Second, risk identification, prevention, and control abilities should be continuously sharpened to enhance the effectiveness of financial regulation. All financial activities should be regulated by law, with institutional, behavioral, functional, penetrating, and continuous supervision reinforced across the board. In the upcoming period, in particular, focus should be placed on responding to latent risks in small and medium-sized financial institutions, local debts, real estate finance, and interest rates.

Third, related systems and rules should be critical guarantees. These include China’s most important advantage and characteristic of upholding the CPC’s leadership in financial work, as well as finance-related laws and regulations, law-based environment, financial standardization, industrial self-discipline, and credit environment. We can also draw essence from fine traditional Chinese culture to fuel financial development with Chinese characteristics.

Financial opening up is the inevitable path to follow when building China into a financial powerhouse.
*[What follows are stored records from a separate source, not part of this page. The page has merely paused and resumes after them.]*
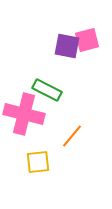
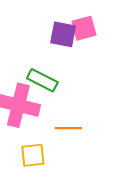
orange line: (72, 136) -> (68, 128), turned 50

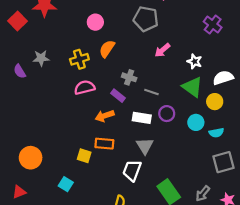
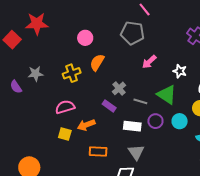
gray cross: (129, 77) -> (119, 88), turned 32
pink semicircle: (85, 87) -> (65, 107), moved
green triangle: (192, 87) -> (167, 95), moved
orange arrow: (105, 116) -> (86, 125), moved
cyan circle: (196, 122) -> (180, 121), moved
yellow square: (84, 156) -> (65, 134), moved

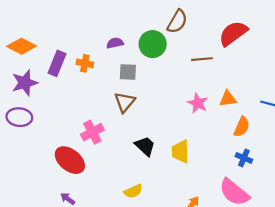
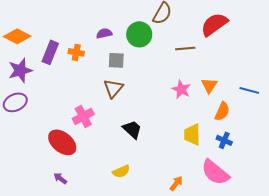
orange triangle: (228, 99) -> (209, 85), turned -48
purple ellipse: (19, 117) -> (15, 102), turned -30
yellow trapezoid: (180, 151) -> (192, 134), moved

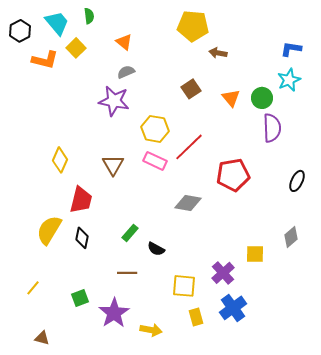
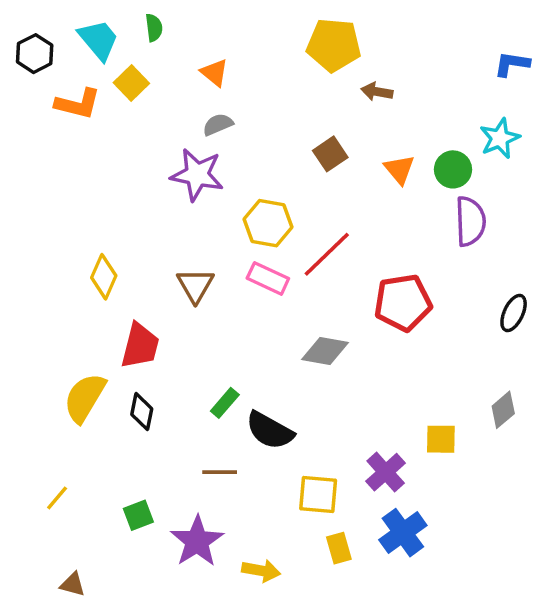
blue L-shape: (291, 49) -> (512, 64), moved
black semicircle: (156, 249) -> (270, 431), size x1.6

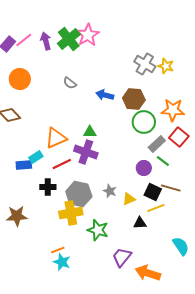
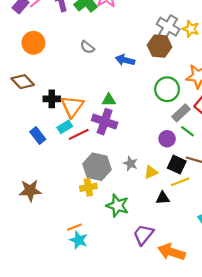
brown hexagon: (134, 99) -> (160, 46), moved
orange triangle: (56, 138) -> (72, 106), turned -30
cyan rectangle: (36, 157) -> (65, 127), moved
blue rectangle: (24, 165) -> (38, 136), turned 56
black cross: (48, 187) -> (52, 99), moved
yellow cross: (71, 213) -> (88, 187), size x0.7

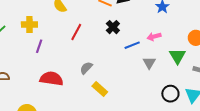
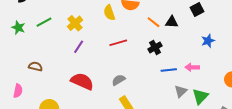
yellow cross: (29, 25) -> (75, 23), turned 35
red line: (76, 32) -> (118, 43), turned 30
green triangle: (177, 56) -> (200, 96), moved

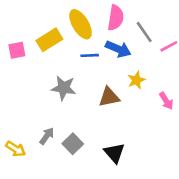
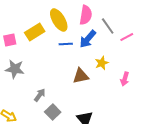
blue arrow: (118, 49) -> (88, 39), turned 108
gray star: (64, 88) -> (15, 69), moved
pink arrow: (166, 101) -> (125, 79), turned 48
gray arrow: (47, 136) -> (40, 95), moved

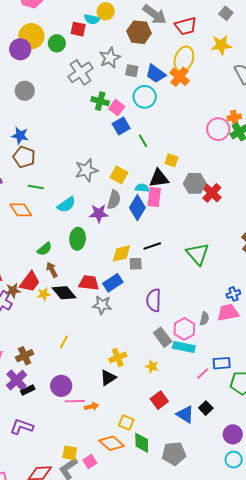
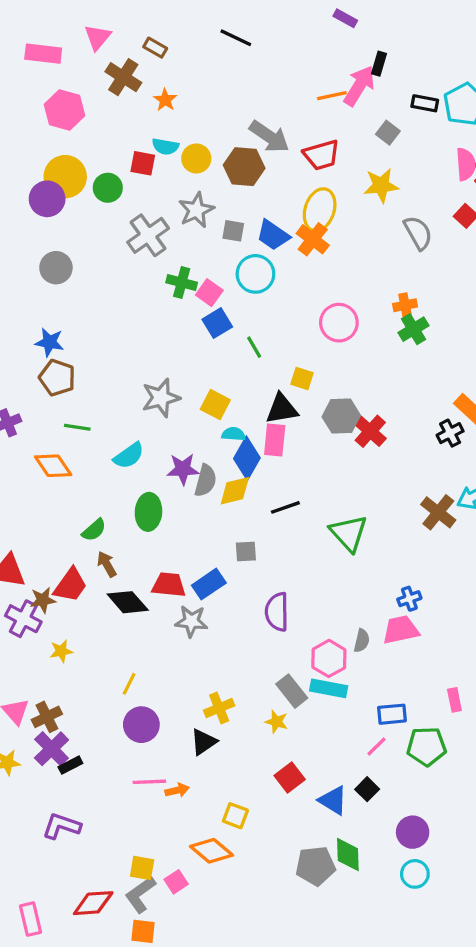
yellow circle: (106, 11) -> (196, 158), moved
pink circle: (218, 129) -> (339, 323), moved
cyan semicircle: (142, 188) -> (233, 434), moved
gray semicircle: (114, 200) -> (205, 481), moved
black line: (152, 246) -> (285, 507), moved
yellow diamond: (121, 253) -> (235, 491), moved
yellow star: (44, 294) -> (61, 651), moved
gray rectangle: (163, 337) -> (292, 691), moved
brown cross: (25, 356) -> (47, 717), moved
pink line: (203, 374) -> (376, 746), moved
purple circle: (61, 386) -> (141, 725), moved
green diamond: (142, 443) -> (348, 855), moved

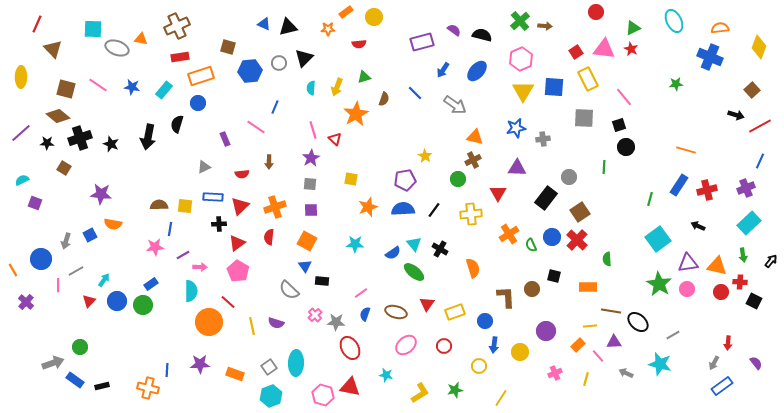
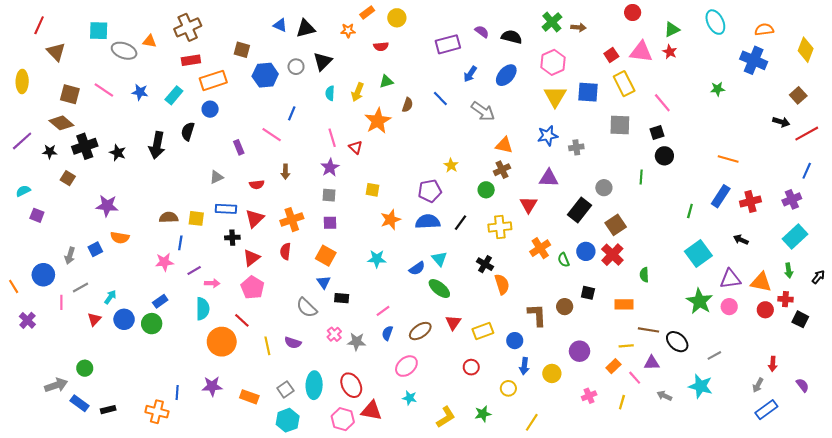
black cross: (440, 249) -> (485, 264), moved
brown ellipse: (396, 312) -> (420, 331), turned -50
pink ellipse: (406, 345) -> (406, 366), moved
red ellipse: (350, 348) -> (351, 385), moved

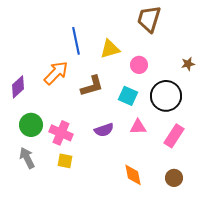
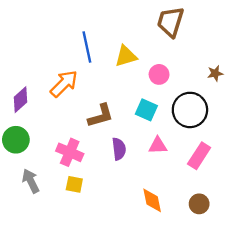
brown L-shape: (92, 86) -> (101, 116), moved
green circle: (31, 125) -> (16, 140), moved
purple semicircle: (104, 130) -> (119, 149), turned -78

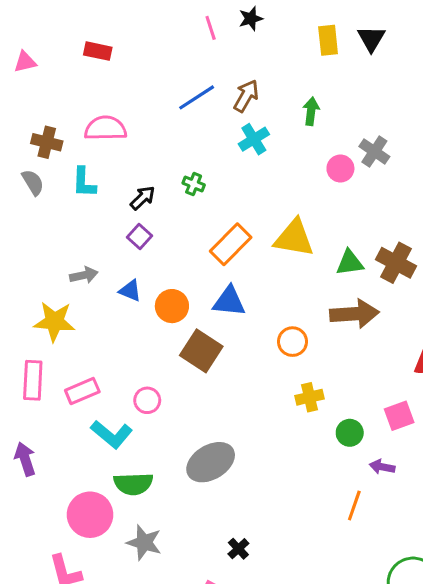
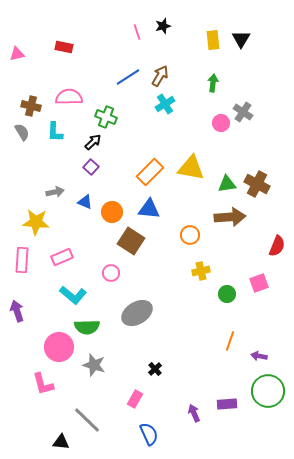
green arrow: (311, 111) -> (213, 83), moved
green cross: (194, 184) -> (106, 117), moved, size x1.5
pink rectangle: (82, 391) -> (62, 257), moved
pink circle: (147, 400) -> (111, 273), moved
purple arrow: (382, 467) -> (259, 356), moved

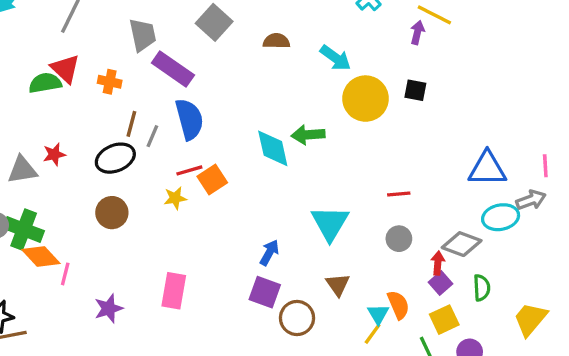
Corresponding to the plan to “steadily expand institutional opening up with regard to rules, regulations, management, and standards” as mapped out in the report to the 20th CPC National Congress, building a financial powerhouse should also focus on advancing high-standard opening up in finance to ensure national financial and economic security.

First, “bringing in” and “going out” should be considered equally crucial to steering the Chinese financial sector to the global stage, involving it in global financial competition with high quality and high standards, and facilitating enterprises and residents to enjoy greater convenience from cross-border and international financial services, while enabling China to boost its economic growth by fully channelling global financial resources.

Second, only by steadily expanding institutional opening up in the field of finance can we stabilize the expectations of financial system participants, shore up the confidence of domestic and foreign financial institutions and long-term investors, and strengthen the Chinese financial system’s capacity to sustain operations and cope with shocks in increasingly complex global scenarios.

Surely, during financial opening up, risks and challenges are unavoidable, such as how to achieve steady, prudent, and solid RMB internationalization in the new situation. Nonetheless, this can prompt improvements in China’s financial regulation capacities and levels, thus better integrating into and even making a difference on the global financial governance system.

Yang Tao is deputy director of the National Institution for Finance and Development and a research fellow from the Institute of Finance and Banking at the Chinese Academy of Social Sciences.